ABD PKK’lıları 100 dolara satın aldı
- Avantajımız nedir sahada?
Kuvvet, zaman ve mekan bakımından avantajlıyız. Uçaklarımız havalandığında yakıt ikmali gerekmeden ihtiyaç duymadan hedefe varabiliyor. Her tür lojistik için sınırımız yakın. Bu bize ABD’ye karşı ciddi üstünlük ve motivasyon sağladı. ABD ne kadar kuvvet kullanırsa kullansın teröristlere mahkum. Bir ABD askerinin ortalama maliyeti 10-15 bin dolar. Ama YPG’li teröristin maliyeti 100 dolar. Sudan ucuz. Eline silah veriyor, cebine 100 dolar koyuyor, “hadi git benim yerime savaş” diyor.

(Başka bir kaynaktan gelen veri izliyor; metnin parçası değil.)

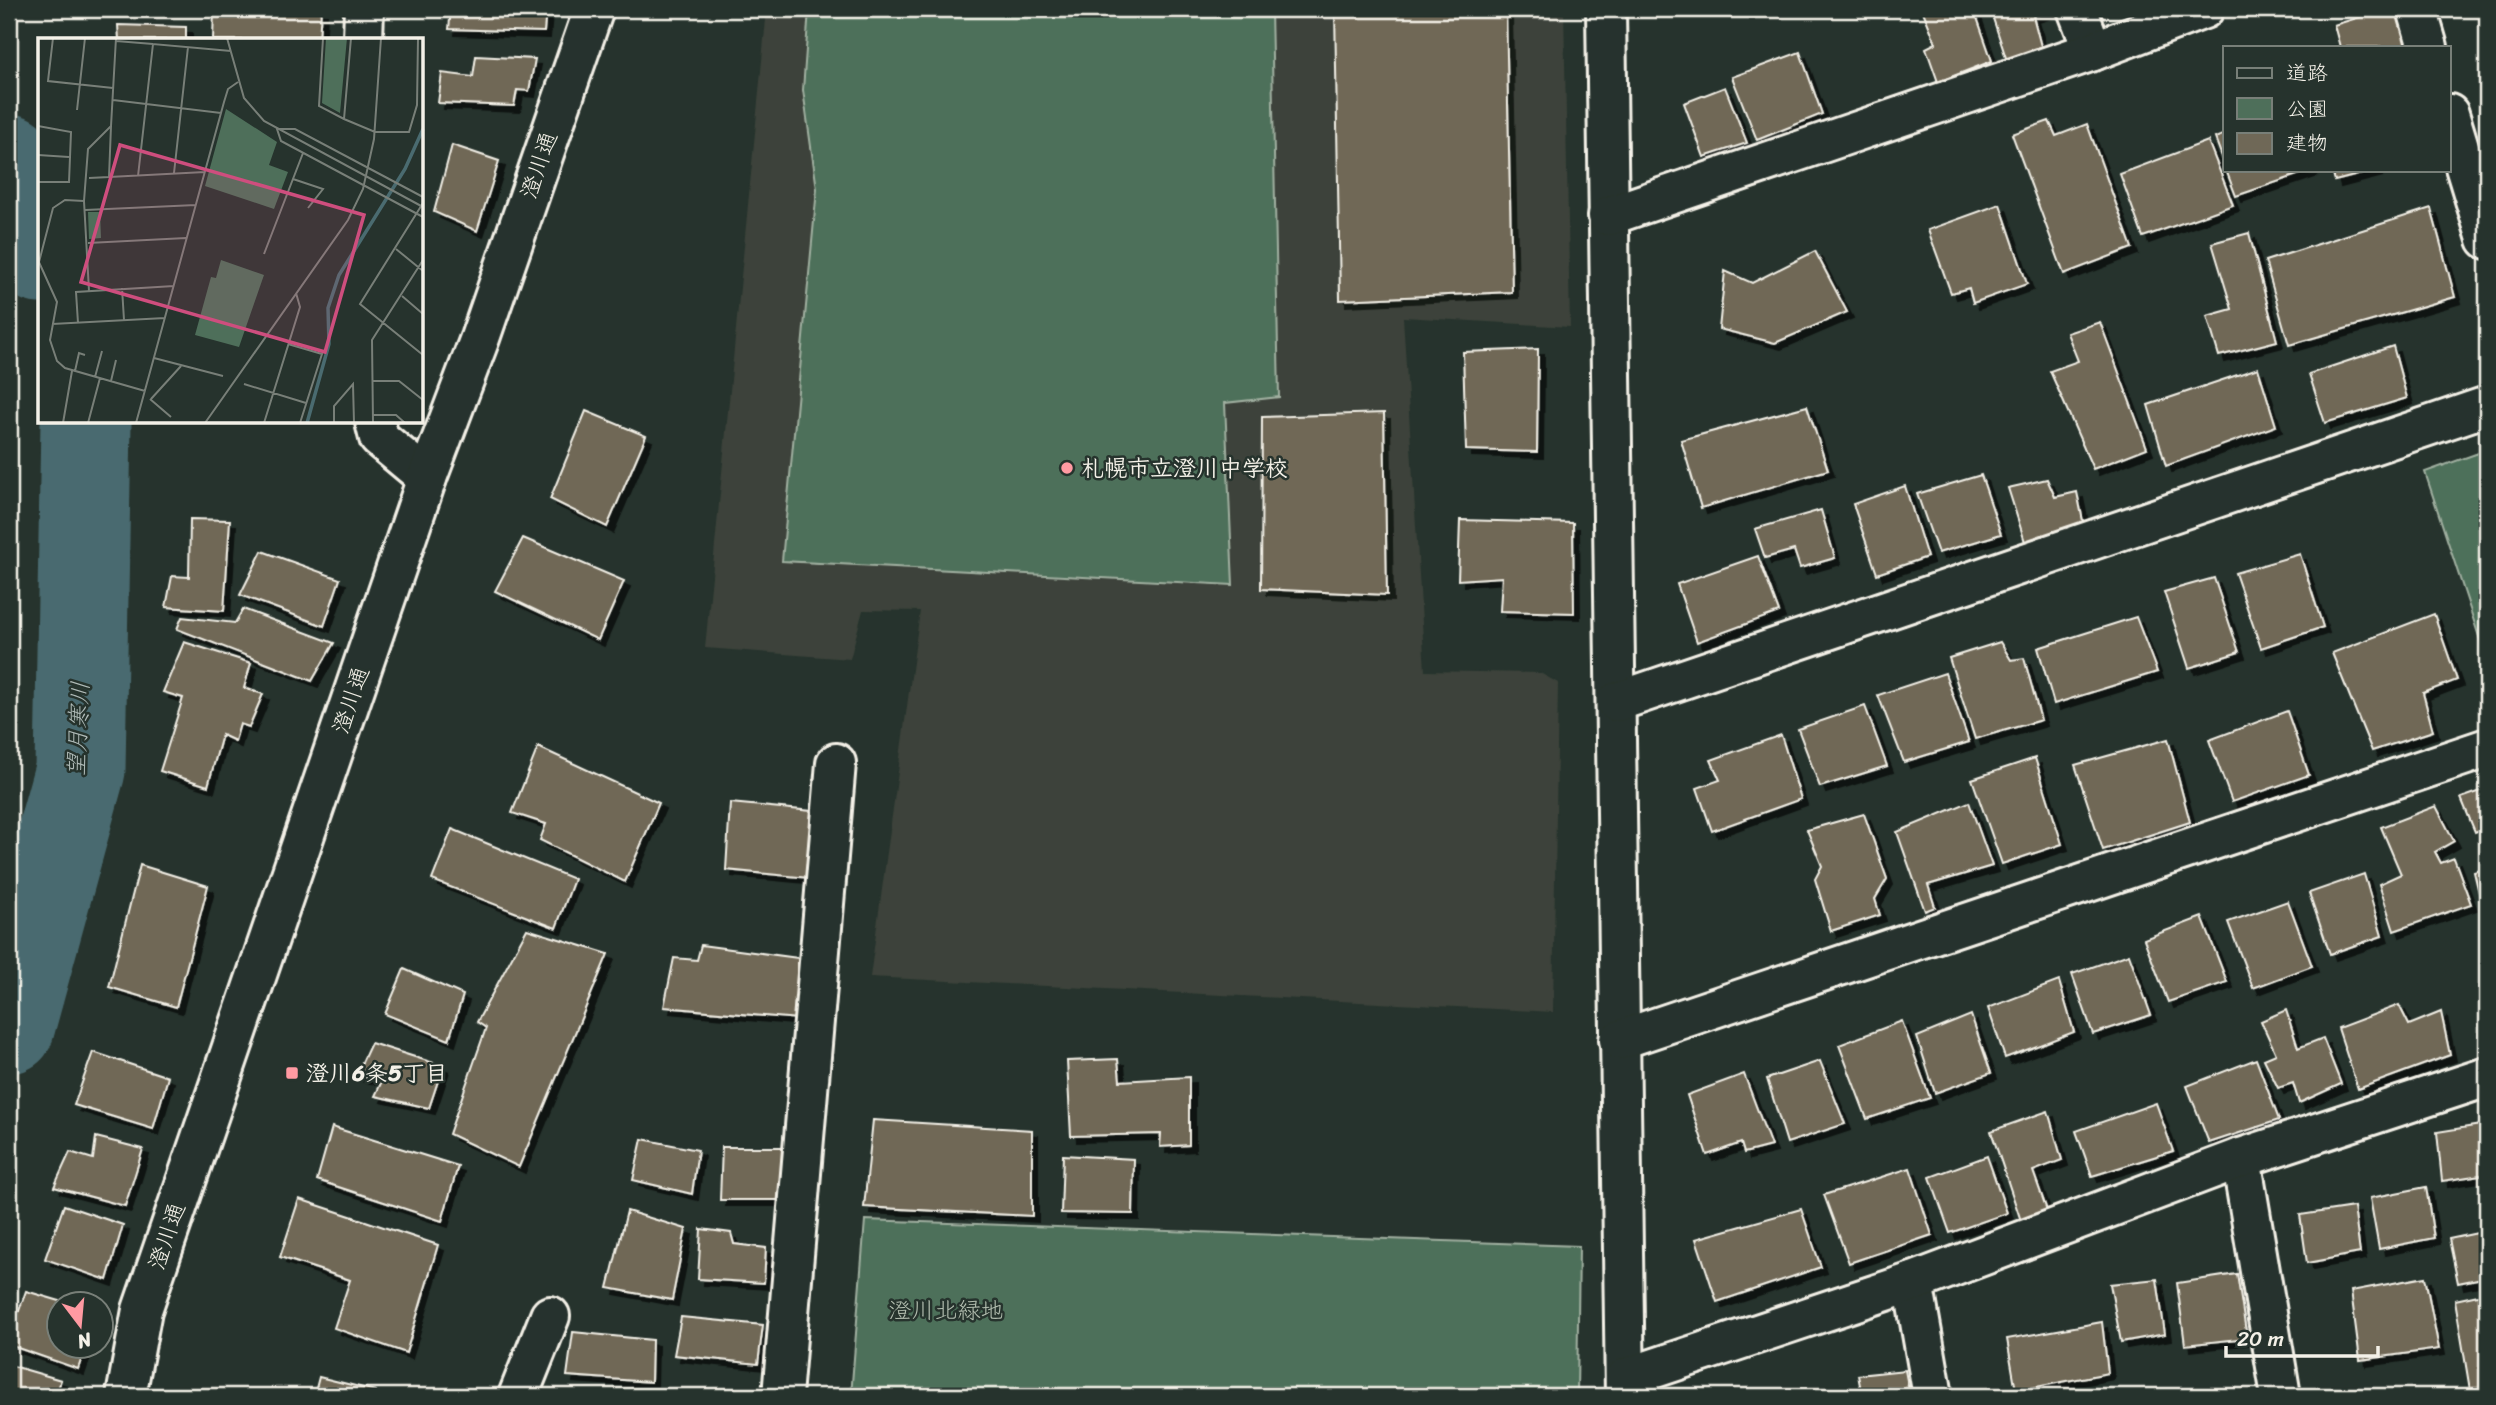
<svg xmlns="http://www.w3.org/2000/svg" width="2496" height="1405" viewBox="0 0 2496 1405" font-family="Sriracha,'Klee One',sans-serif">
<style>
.built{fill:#3c433a}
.green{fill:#4e6f5a;stroke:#a1b0a1;stroke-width:2}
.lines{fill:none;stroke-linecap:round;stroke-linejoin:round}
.river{stroke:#4a6b70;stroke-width:91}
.building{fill:#6f6857;stroke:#f4f1e8;stroke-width:2;filter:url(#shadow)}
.minor-casing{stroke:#f4f1e8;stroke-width:44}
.minor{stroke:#26332d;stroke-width:38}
.poi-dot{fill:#ff9aa2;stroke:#26332d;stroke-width:2.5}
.labels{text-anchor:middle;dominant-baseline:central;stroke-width:5;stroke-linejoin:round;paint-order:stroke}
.street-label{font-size:23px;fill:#f4f1e8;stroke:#26332d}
.poi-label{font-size:23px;font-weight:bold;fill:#f4f1e8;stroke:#26332d;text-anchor:start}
.park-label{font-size:23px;fill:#b2bdaf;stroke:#26332d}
.water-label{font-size:24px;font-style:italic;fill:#b0bbb8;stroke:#26332d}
.inset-river{fill:none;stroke:#4a6b70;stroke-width:3.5}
.inset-road{fill:none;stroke:#787f78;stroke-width:2}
.view{fill:#ce4e7e;fill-opacity:0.15;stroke:#ce4e7e;stroke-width:3.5}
.inset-edge{fill:none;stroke:#f4f1e8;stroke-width:3.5}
</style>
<defs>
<filter id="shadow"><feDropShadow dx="6" dy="6" stdDeviation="0" flood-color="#0009"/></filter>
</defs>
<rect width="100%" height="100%" fill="#26332d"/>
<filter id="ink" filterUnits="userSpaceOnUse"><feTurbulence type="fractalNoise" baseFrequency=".0143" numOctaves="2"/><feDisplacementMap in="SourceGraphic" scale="14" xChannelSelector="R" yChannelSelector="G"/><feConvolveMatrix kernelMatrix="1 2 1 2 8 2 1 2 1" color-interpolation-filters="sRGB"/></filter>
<g filter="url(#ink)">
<polygon class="built" points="767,9 1564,9 1570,327 1403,317 1425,671 1540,673 1558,683 1553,1012 870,977 920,611 863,610 850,659 705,648"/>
<g class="green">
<polygon points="809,9 1271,9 1279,397 1225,403 1233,585 782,561 817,189 803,90"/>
<polygon points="2487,450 2487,661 2425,472"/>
<polygon points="865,1220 1579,1246 1577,1396 851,1396"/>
</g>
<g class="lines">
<g class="river">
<polyline points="9,159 40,258"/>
<polyline points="9,1028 80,770 86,422"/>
</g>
</g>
<g class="building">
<polygon points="214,9 321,9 319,40 213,40"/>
<polygon points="451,9 546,9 544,32 449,29"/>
<polygon points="1335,9 1506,9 1512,292 1340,300"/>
<polygon points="1922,9 1974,9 1992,61 1938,82 1926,48 1936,43"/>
<polygon points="1990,9 2055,9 2033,16 2043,54 2008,64"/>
<polygon points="2386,9 2415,9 2426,47 2340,47 2334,25"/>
<polygon points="118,25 186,27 186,40 119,40"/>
<polygon points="1800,52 1822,114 1757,140 1732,77"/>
<polygon points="476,56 535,59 529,91 517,90 514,106 438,103 442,73 473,77"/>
<polygon points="1725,87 1747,143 1704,157 1684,103"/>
<polygon points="2049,121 2056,136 2087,124 2132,248 2064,274 2012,134"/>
<polygon points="2225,134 2225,165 2215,138"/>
<polygon points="2208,141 2233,205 2143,237 2120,174"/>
<polygon points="452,145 499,161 477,231 434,212"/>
<polygon points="2226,170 2312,170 2236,196"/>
<polygon points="2332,170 2377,170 2335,181"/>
<polygon points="2000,204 2027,284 1973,303 1969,288 1951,293 1928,230"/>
<polygon points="2431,208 2455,297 2289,345 2265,261"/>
<polygon points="2249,233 2277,341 2219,356 2207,316 2232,309 2212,243"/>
<polygon points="1815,251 1847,312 1775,343 1719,329 1725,271 1752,283"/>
<polygon points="2100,322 2147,448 2093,469 2050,371 2078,361 2067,333"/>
<polygon points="2393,346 2407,398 2325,423 2309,374"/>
<polygon points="1538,349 1537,452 1466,450 1463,352"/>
<polygon points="2258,368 2276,426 2166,466 2148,405"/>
<polygon points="1807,406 1828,470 1701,508 1681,440"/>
<polygon points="586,411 646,436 607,527 550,499"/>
<polygon points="1384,413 1387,595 1261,589 1262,417"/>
<polygon points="1981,475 2001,534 1938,553 1917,494"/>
<polygon points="2047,479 2055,497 2077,492 2084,526 2026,545 2008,488"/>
<polygon points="1905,486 1927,557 1877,574 1853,504"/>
<polygon points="1821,510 1835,558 1800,568 1794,550 1765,558 1755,529"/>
<polygon points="190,519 230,520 224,611 166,607 172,576 189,577"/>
<polygon points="1460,520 1573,523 1574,613 1500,611 1502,577 1458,580"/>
<polygon points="523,538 624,581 598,640 495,591"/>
<polygon points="262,551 340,579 324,626 240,595"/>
<polygon points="2300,554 2323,627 2261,648 2235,573"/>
<polygon points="1758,556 1779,612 1697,642 1677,584"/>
<polygon points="2214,578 2239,652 2189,668 2164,592"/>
<polygon points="243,609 334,643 312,681 177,629 182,617 235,623"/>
<polygon points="2434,614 2457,680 2423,693 2433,731 2372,751 2332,653"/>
<polygon points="2136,617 2157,672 2054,704 2038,648"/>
<polygon points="184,642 251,663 244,688 263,694 249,727 240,724 235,741 222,735 208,786 160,771 183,698 163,692"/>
<polygon points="2000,642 2011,660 2024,658 2041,720 1975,739 1949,658"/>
<polygon points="1945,673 1969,742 1904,762 1878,695"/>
<polygon points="1865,706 1887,766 1820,787 1798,729"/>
<polygon points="2287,711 2309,775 2232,802 2209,740"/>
<polygon points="1781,735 1801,799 1712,831 1697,788 1720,780 1711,760"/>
<polygon points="2168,739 2190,822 2103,850 2075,765"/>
<polygon points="538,747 659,803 625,882 540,840 546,824 512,813"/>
<polygon points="2035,758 2062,844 2002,864 1972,779"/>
<polygon points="2487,789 2487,827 2475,832 2461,798"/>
<polygon points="1969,802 1992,866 1928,885 1935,907 1925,911 1897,832"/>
<polygon points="730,803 812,811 809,878 726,870"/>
<polygon points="2436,806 2454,841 2435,852 2441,863 2454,858 2471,904 2394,931 2379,884 2401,874 2381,827"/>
<polygon points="1864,814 1887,879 1875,899 1880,915 1831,931 1815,879 1822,866 1807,830"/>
<polygon points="452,829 574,879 556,928 432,880"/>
<polygon points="140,865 208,886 176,1007 109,987"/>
<polygon points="2487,868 2487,904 2482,906 2474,872"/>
<polygon points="2364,874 2382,936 2330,954 2309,893"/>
<polygon points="2288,901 2312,966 2253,988 2228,922"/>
<polygon points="2202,917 2227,982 2168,1002 2144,939"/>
<polygon points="527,929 608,954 519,1167 449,1134 486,1028 477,1022"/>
<polygon points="701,945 806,959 798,1019 664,1007 674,958 697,960"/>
<polygon points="2129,954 2151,1015 2093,1034 2072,974"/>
<polygon points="404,969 463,995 449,1040 385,1014"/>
<polygon points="2059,981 2074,1032 2005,1058 1988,1008"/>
<polygon points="2399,1005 2409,1025 2441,1012 2450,1055 2358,1089 2338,1028"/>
<polygon points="2286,1010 2298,1048 2323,1038 2341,1084 2299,1103 2293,1083 2278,1088 2264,1059 2276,1054 2261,1021"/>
<polygon points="1971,1015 1991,1073 1935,1093 1917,1037"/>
<polygon points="1902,1021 1930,1098 1867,1119 1839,1045"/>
<polygon points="371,1043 443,1066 429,1108 375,1096 382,1081 356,1075"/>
<polygon points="93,1052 168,1077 153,1129 74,1105"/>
<polygon points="1118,1059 1120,1081 1189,1077 1189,1145 1160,1147 1161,1134 1071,1136 1067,1061"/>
<polygon points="2256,1059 2279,1120 2209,1143 2187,1086"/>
<polygon points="1820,1061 1845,1124 1787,1143 1767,1079"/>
<polygon points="1744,1074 1771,1146 1744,1153 1741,1143 1707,1155 1687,1095"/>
<polygon points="2156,1103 2173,1151 2092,1176 2076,1131"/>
<polygon points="2048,1111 2062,1160 2033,1171 2049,1216 2023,1227 1991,1131"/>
<polygon points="873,1120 1032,1130 1032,1216 864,1207"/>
<polygon points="2487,1124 2487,1174 2442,1181 2437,1132"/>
<polygon points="332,1127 458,1166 442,1221 317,1180"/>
<polygon points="96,1137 143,1149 125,1206 54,1187 70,1152 93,1159"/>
<polygon points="642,1139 698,1150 692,1194 633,1180"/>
<polygon points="722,1147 794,1147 790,1200 720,1200"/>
<polygon points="1063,1155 1134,1159 1133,1214 1061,1213"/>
<polygon points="1987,1156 2007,1213 1950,1233 1930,1177"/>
<polygon points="1910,1168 1932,1235 1849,1263 1824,1195"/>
<polygon points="2426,1187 2434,1238 2379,1249 2370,1198"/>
<polygon points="299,1199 438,1245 406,1353 334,1328 350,1280 280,1257"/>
<polygon points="64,1205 123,1225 107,1280 45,1259"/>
<polygon points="2354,1207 2360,1253 2307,1263 2300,1215"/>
<polygon points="1801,1209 1821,1267 1717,1302 1696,1239"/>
<polygon points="627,1211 686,1229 672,1300 608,1288"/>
<polygon points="701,1229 731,1233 734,1244 766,1248 764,1283 698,1279"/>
<polygon points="2487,1231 2487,1277 2458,1283 2449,1239"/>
<polygon points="2237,1274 2247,1338 2185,1345 2177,1283"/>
<polygon points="2425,1277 2439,1349 2360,1360 2351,1291"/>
<polygon points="2157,1279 2165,1334 2121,1342 2110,1284"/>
<polygon points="26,1291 70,1304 60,1304 60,1346 86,1346 78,1369 9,1345 9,1339"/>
<polygon points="2487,1293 2487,1396 2471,1396 2455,1300"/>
<polygon points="681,1317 763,1325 758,1364 674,1355"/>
<polygon points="2102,1322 2108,1373 2016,1391 2007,1339"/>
<polygon points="573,1332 652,1340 651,1382 567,1376"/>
<polygon points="13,1366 61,1380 56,1396 9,1396 9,1380"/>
<polygon points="1905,1370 1910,1396 1862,1396 1858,1375"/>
<polygon points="319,1377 376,1391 375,1396 314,1396"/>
</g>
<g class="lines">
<g class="minor-casing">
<g id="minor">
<polyline points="1606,9 1625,1396"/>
<polyline points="2077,9 2093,51"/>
<polyline points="2417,9 2428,47"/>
<polyline points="363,40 364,9"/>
<polyline points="2449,114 2487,239"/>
<polyline points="1608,216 2093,51 2204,9"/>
<polyline points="375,422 379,438 427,478"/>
<polyline points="1616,702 2487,406"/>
<polyline points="1619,1040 2487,748"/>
<polyline points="2241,1158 2281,1396"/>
<polyline points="1913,1282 1933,1396"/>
<polyline points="1625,1378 1913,1282 2241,1158 2487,1077"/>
<polyline points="126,1396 142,1310 427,478 480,338 594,9"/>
<polyline points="518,1396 550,1316"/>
<polyline points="782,1396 836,763"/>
</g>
</g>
<use href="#minor" class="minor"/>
</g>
</g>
<g class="poi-dot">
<circle cx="1067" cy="468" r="7"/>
<rect x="285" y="1066" width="14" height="14" rx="3.5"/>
</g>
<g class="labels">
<g class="street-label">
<text transform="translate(539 165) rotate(-71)">澄川通</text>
<text transform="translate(351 700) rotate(-71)">澄川通</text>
<text transform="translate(167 1236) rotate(-71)">澄川通</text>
</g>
<g class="poi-label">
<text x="1081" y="468">札幌市立澄川中学校</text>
<text x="306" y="1073">澄川6条5丁目</text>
</g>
<g class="park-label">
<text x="946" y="1310">澄川北緑地</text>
</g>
<g class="water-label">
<text transform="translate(78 729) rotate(-87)">望月寒川</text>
</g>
</g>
<g transform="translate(38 38)">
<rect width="385" height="385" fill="#26332d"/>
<path d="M288 0H309L302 75 284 65ZM188 71 239 104 231 127 250 134 236 171 167 148ZM50 174H62L63 200 51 201ZM183 222 226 237 201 309 157 297 173 239 178 240Z" fill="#4e6f5a"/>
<path class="inset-river" d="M269 385 291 306 290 270 301 237 367 131 385 91"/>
<path class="inset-road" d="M15 0 10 43 75 50M189 0 206 60 226 83 385 169M285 0 281 68 306 81M313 0 306 81 337 94H371L379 67 380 0M78 3 115 6M75 62 183 75M39 72 47 0M0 88 33 94 31 144H0M73 88 78 0M0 117 31 119M136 135 150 9M100 138 115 6 193 13M71 139 167 134M51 140 71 139 73 88 50 111 46 163 51 253M255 141 285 151 270 170M385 159 257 91H239L243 103 385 179M385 165 322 266 385 317M47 172 158 167M50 205 148 200M358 211 385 233M226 216 265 115M0 222 19 264 12 302 19 323 27 330 107 353M1 224 15 170 27 162 46 163M84 250 86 282M364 258 385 276M40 285 38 254 136 248M14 286 127 280M250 306 284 316 262 385M116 320 185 338M37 333 41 315 47 317M57 339 64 313M73 343 78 322M335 343H361L385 362M206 346 268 365M112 361 133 379M113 361 143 328M335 377H358L367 385M25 385 34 333M50 385 62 340M98 385 186 64 190 51 200 44M167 385 310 182 325 151 336 101 343 0M226 385 262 269 258 255M296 385V368L315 346 316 385M335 385 334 302 385 222"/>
<path class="view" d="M82 107 326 177 287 314 43 244Z"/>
<rect width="385" height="385" class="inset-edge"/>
</g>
<rect width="2496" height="1405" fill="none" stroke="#26332d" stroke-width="35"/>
<rect x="18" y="18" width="2461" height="1370" fill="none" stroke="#f4f1e8" stroke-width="2.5" filter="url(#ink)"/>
<rect x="2223" y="46" width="228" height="126" fill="#26332d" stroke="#787f78" stroke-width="2"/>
<rect x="2237" y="68" width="35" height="10" fill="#26332d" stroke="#787f78" stroke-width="2"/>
<text x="2286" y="80" font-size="21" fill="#f4f1e8">道路</text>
<rect x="2237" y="98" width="35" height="21" fill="#4e6f5a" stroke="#787f78" stroke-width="2"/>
<text x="2286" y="116" font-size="21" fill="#f4f1e8">公園</text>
<rect x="2237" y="133" width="35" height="21" fill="#6f6857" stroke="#787f78" stroke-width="2"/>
<text x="2286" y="150" font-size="21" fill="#f4f1e8">建物</text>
<g transform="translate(80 1325) rotate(164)"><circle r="33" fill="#26332d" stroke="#787f78" stroke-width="2"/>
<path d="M0-5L12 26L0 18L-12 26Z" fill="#ff9aa2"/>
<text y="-10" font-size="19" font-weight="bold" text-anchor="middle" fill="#f4f1e8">N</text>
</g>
<path d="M2226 1346v10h152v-10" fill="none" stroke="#f4f1e8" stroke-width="3.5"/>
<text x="2237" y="1346" font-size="21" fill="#f4f1e8" stroke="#26332d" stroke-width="5" paint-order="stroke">20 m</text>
</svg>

ABD kendi argümanını kendisi çürüttü
- Stratejik ortak olarak PKK’yı mı seçti ABD?
ABD Kongresinde açıklanan istihbarat raporu PKK’nın YPG’yi milis gücü olarak kullandığını ifade ediyor. PKK ile YPG aynıdır, hatta YPG PKK’nın bir alt unsurudur. Terör örgütü bile vekalet kullanıyor demek bu. Türkiye’nin ne kadar haklı olduğunu bir kez daha gösteriyor. ABD, YPG’yi terörist diye kabul etmiyor ama istihbarat birimi diyor ki “PKK’nın koludur”. Dolayısıyla ABD’nin YPG’ye silah vermesinin en önemli argümanı çürümüş oldu kendi raporlarıyla.